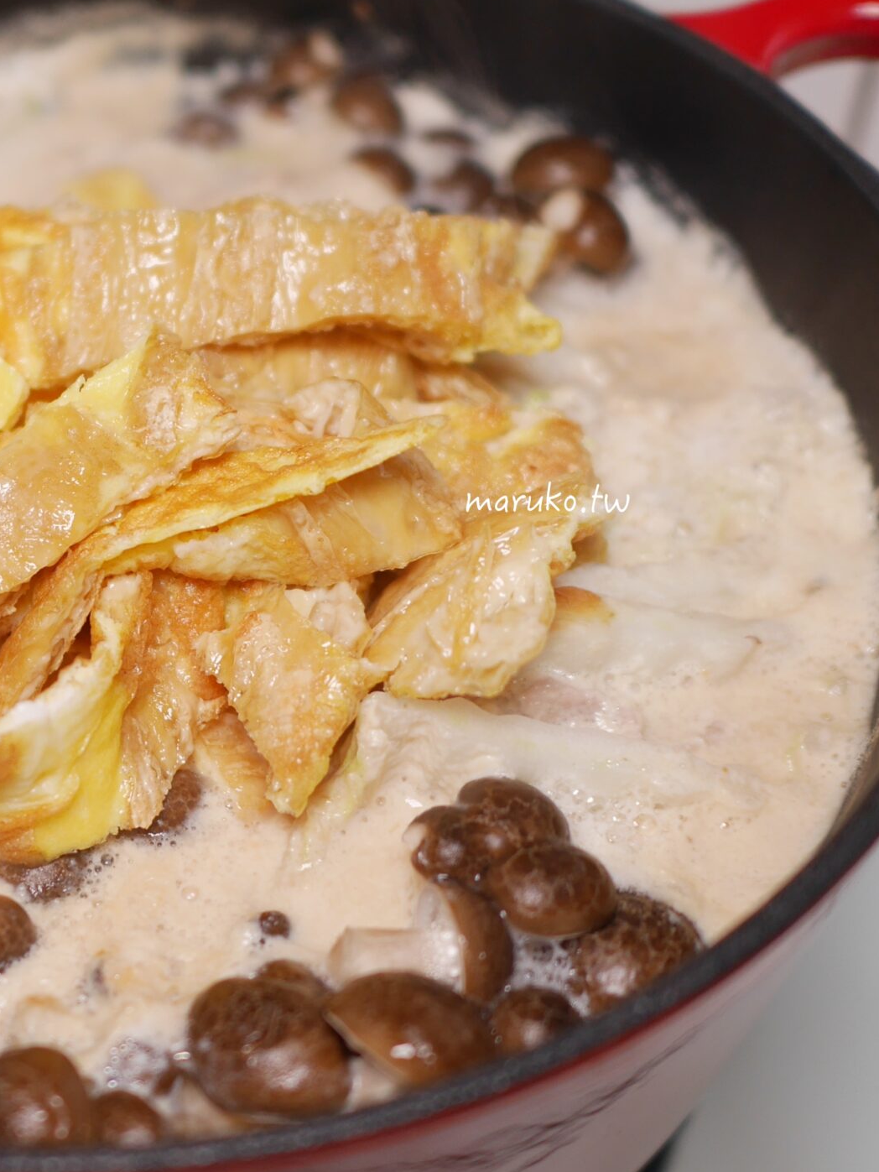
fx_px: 1862
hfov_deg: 25.7
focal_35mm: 55
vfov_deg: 34.9
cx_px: 89
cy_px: 605
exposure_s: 1/100
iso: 200
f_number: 1.8
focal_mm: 15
-=-=-
» WHAT THE TASK ASKS
The pictures stay out of the copy. Set down the entries above precisely.

» OUTPUT FOR THIS EXERCISE
fx_px: 1862
hfov_deg: 25.7
focal_35mm: 55
vfov_deg: 34.9
cx_px: 89
cy_px: 605
exposure_s: 1/100
iso: 200
f_number: 1.8
focal_mm: 15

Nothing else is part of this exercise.